» Your objective
Where a picture occurs in the data, omit it, and copy all remaining data exactly.
──────── Data segment
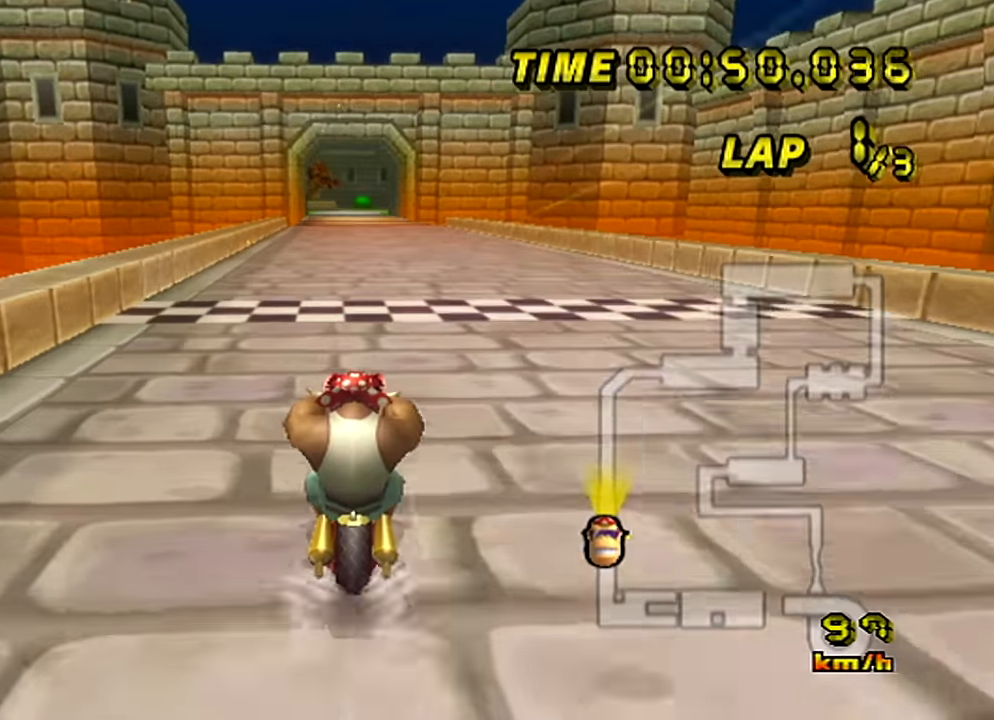
{"buttons": [], "left_stick": "center", "events": []}
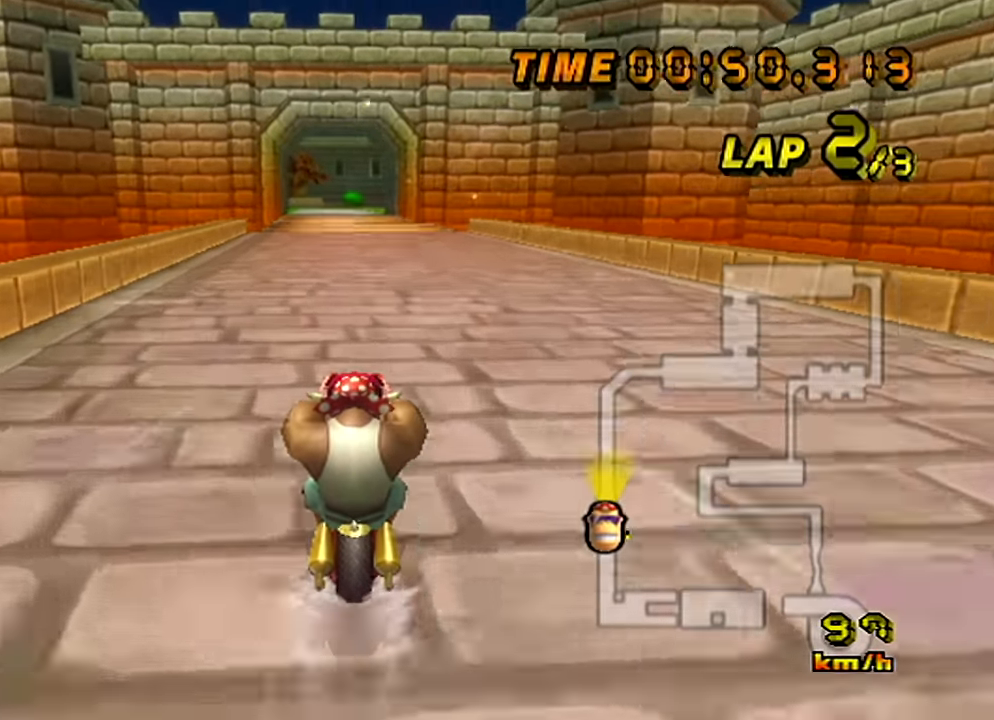
{"buttons": [], "left_stick": "center", "events": []}
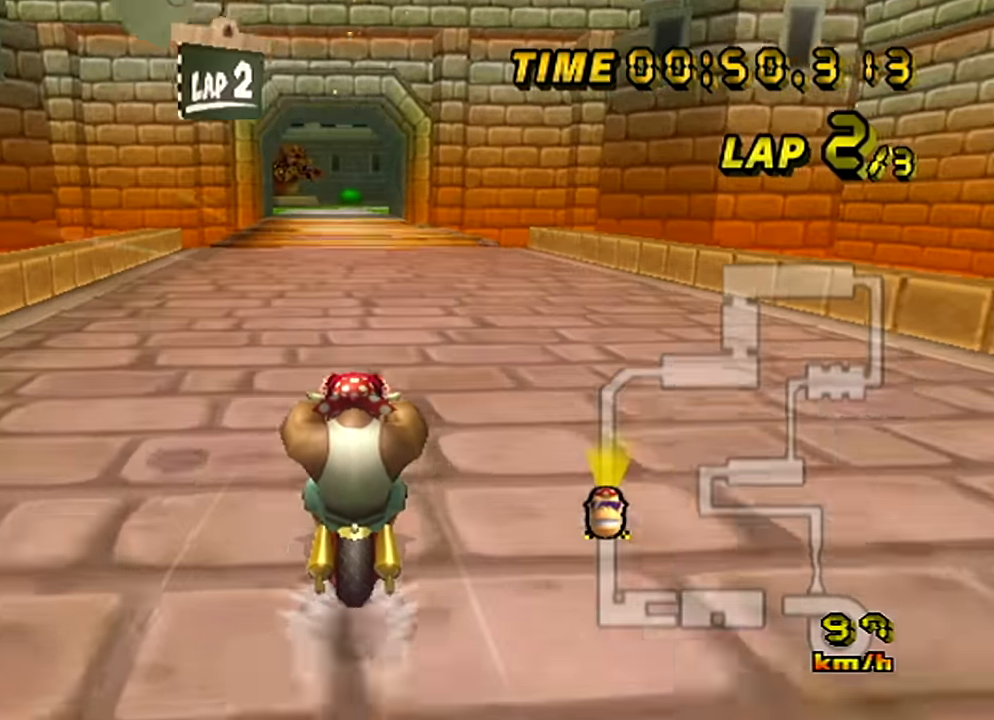
{"buttons": [], "left_stick": "center", "events": []}
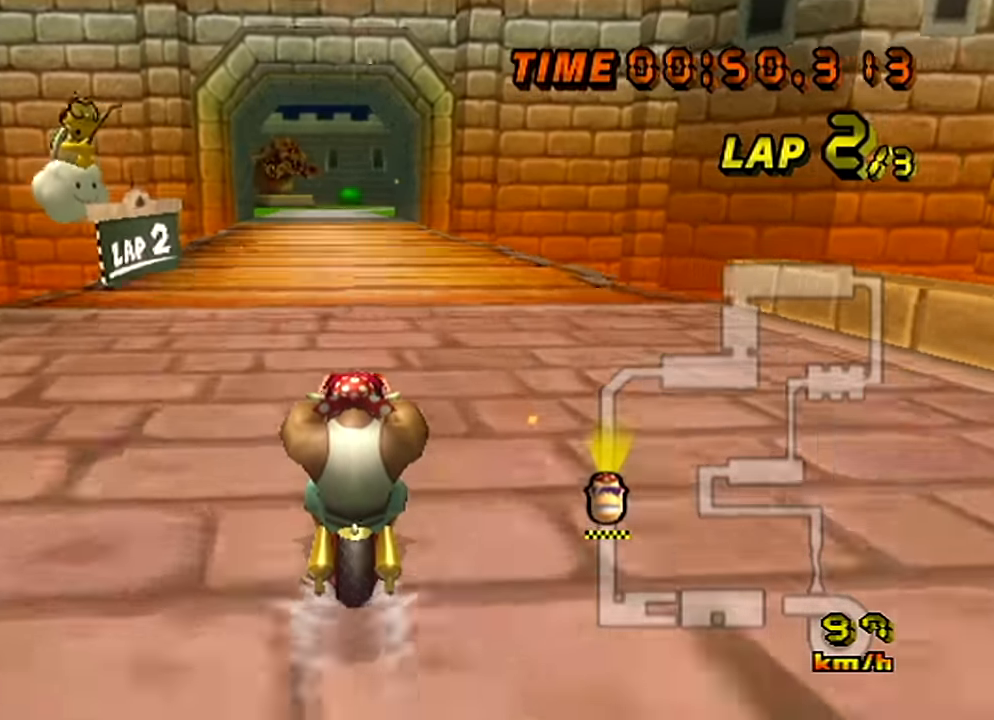
{"buttons": [], "left_stick": "center", "events": []}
────────────────
» Result for this exercise
{"buttons": [], "left_stick": "center", "events": []}
{"buttons": [], "left_stick": "center", "events": []}
{"buttons": [], "left_stick": "center", "events": []}
{"buttons": [], "left_stick": "center", "events": []}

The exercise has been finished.